The US Federal Aviation Administration is alerting operators of a wide range of business jets that input errors on their Honeywell Primus Epic flight management systems could cause an unexpected change of course.
Prompting the warning was an unidentified incident involving a flightcrew performing a standard terminal arrival at Salt Lake City International airport. Air traffic control uses standard terminal arrivals to help sequence aircraft for instrument approaches.
At some point during the area navigation arrival in question, the pilots reprogrammed the arrival portion of the aircraft's flight management system with a different landing runway, causing the aircraft's autopilot to reverse course back to the initial starting point for the standard terminal arrival, a navigation facility more than 50nm (90km) behind the aircraft.
A special airworthiness information bulletin, issued on 7 January, informs owners and operators of various AgustaWestland, Dassault, Gulfstream and Hawker Beechcraft helicopters and business jets to "ensure that their flightcrews are familiar with" a Honeywell service information letter published in October 2009, after the Salt Lake City incident.
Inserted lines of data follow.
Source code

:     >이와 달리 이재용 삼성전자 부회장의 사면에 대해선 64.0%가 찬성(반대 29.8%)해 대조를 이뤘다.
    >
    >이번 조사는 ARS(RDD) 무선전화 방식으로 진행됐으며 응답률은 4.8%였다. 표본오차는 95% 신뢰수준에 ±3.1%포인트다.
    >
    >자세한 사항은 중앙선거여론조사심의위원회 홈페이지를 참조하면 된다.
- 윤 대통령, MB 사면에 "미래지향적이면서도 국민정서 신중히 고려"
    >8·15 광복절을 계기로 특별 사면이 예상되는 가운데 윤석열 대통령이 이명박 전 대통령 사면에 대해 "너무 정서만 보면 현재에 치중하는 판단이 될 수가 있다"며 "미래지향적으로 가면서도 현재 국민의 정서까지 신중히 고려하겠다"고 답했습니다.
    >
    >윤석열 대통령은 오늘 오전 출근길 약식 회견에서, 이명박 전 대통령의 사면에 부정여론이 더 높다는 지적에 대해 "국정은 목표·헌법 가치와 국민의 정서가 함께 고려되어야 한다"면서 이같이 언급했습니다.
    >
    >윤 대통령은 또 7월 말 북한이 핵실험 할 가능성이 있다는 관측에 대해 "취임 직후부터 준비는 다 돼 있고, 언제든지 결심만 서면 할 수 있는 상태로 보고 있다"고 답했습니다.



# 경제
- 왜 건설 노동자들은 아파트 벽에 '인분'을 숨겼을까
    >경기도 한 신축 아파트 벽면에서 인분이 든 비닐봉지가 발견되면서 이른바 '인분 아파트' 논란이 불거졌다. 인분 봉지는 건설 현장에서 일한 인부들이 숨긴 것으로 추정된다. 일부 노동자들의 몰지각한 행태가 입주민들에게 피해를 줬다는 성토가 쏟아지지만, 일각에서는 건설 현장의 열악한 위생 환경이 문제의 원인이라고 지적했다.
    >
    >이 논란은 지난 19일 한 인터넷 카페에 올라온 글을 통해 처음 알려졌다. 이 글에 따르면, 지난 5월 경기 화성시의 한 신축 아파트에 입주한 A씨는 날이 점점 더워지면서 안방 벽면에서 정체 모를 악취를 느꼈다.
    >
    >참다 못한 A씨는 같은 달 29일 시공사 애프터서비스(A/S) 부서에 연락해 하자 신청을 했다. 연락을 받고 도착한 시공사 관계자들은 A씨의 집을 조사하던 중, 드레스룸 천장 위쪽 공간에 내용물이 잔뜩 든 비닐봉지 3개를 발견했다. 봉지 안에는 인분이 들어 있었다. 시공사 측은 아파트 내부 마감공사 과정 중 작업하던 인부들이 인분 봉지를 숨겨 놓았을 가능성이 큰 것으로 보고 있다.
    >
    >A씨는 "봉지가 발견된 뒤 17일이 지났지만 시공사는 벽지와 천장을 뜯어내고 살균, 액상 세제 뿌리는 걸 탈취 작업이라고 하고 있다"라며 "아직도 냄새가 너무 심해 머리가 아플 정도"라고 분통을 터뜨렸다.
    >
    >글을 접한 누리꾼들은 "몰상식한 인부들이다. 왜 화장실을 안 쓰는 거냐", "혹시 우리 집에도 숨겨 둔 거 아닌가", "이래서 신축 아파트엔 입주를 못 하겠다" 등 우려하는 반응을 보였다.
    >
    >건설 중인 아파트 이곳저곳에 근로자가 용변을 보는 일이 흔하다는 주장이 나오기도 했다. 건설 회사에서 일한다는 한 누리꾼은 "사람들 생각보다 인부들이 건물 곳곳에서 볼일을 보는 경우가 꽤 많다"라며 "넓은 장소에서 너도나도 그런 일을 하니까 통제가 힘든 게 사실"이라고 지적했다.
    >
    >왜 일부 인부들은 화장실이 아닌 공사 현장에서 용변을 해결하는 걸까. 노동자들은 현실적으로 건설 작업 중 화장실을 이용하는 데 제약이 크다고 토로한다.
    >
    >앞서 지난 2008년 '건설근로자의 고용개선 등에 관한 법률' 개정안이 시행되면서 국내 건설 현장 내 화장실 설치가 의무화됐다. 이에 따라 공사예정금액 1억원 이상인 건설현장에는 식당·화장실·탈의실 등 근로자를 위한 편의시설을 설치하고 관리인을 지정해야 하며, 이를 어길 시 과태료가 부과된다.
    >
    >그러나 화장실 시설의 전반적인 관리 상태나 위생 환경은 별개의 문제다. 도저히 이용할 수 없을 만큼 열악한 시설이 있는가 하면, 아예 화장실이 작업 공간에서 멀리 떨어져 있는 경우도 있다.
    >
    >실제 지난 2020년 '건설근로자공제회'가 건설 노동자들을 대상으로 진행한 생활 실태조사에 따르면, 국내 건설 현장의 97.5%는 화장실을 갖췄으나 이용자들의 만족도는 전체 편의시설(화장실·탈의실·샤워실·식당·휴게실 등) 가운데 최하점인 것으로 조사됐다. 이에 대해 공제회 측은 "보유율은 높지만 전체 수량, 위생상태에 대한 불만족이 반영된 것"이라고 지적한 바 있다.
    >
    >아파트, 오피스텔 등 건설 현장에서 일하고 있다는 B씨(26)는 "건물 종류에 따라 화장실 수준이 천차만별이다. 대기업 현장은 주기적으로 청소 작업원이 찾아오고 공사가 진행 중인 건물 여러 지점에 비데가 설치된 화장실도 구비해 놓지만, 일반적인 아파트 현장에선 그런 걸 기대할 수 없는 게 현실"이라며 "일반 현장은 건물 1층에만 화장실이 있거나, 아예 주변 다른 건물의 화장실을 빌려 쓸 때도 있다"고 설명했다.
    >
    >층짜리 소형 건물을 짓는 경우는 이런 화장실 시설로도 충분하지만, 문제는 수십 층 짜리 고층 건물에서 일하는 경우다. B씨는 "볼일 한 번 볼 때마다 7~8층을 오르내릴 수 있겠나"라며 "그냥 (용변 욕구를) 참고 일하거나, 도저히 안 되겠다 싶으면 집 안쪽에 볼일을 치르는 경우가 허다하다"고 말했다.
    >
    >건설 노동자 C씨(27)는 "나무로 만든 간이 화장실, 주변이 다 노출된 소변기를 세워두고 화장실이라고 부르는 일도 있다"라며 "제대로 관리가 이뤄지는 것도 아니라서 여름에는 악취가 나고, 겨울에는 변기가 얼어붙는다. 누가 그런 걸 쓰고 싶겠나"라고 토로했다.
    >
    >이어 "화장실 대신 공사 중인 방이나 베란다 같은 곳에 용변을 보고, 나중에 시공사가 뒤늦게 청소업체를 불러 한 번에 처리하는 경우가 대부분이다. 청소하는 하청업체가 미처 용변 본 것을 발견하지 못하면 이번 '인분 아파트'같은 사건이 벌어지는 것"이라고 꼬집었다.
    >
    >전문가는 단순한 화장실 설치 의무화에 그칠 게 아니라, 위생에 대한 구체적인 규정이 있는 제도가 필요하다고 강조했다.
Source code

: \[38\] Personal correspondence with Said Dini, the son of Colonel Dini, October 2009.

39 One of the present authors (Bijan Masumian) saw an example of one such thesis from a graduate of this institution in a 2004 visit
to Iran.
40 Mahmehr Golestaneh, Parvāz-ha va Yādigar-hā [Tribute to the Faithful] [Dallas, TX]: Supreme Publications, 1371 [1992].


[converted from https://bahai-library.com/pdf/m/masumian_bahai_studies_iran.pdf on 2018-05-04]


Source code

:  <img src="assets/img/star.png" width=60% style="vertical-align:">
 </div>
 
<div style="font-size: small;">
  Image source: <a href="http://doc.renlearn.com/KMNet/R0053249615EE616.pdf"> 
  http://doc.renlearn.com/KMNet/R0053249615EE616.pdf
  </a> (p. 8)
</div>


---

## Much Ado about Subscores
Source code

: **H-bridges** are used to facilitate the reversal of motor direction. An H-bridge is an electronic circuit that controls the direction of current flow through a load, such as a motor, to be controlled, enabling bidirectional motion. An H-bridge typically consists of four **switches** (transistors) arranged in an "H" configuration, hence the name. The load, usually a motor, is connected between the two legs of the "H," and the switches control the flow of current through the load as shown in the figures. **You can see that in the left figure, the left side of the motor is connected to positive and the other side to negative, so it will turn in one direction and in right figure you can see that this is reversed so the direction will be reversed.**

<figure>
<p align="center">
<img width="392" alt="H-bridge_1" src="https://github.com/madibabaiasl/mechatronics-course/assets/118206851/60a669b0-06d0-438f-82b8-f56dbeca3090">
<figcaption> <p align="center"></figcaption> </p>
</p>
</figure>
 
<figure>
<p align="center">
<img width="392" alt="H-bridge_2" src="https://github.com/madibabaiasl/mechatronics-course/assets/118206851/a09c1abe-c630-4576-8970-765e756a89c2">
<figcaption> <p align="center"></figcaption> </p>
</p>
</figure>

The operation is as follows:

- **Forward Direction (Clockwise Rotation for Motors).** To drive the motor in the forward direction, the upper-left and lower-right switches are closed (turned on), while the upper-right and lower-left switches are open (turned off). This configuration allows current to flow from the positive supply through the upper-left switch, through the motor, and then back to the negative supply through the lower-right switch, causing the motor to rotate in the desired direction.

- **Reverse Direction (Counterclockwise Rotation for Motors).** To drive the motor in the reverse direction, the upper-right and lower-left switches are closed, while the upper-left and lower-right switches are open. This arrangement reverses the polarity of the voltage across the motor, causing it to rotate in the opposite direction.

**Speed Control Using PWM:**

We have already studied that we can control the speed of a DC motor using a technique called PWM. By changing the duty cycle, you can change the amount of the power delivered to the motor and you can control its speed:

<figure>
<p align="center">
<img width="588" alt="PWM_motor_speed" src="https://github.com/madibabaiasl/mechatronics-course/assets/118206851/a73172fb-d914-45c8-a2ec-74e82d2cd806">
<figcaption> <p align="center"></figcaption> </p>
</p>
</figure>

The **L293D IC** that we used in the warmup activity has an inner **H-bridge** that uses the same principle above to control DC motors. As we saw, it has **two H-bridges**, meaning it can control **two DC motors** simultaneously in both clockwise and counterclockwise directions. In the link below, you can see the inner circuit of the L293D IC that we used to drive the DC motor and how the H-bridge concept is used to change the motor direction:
The bulletin also targets operators of Embraer regional jets as well as ATR turboprops.
Honeywell explains that while the FMS system worked as designed, a joint investigation with the FAA on the incident revealed that a more detailed explanation was required in the manual "to alert flightcrews on how FMS software is designed to handle such changes".
In particular, crews are now instructed to place the autopilot in "heading" mode with the aircraft's current heading until the FMS flightplan has been modified to match the current aircraft position in the procedure.
The FAA says the issue, at this time, is not "an unsafe condition" that would warrant an airworthiness directive.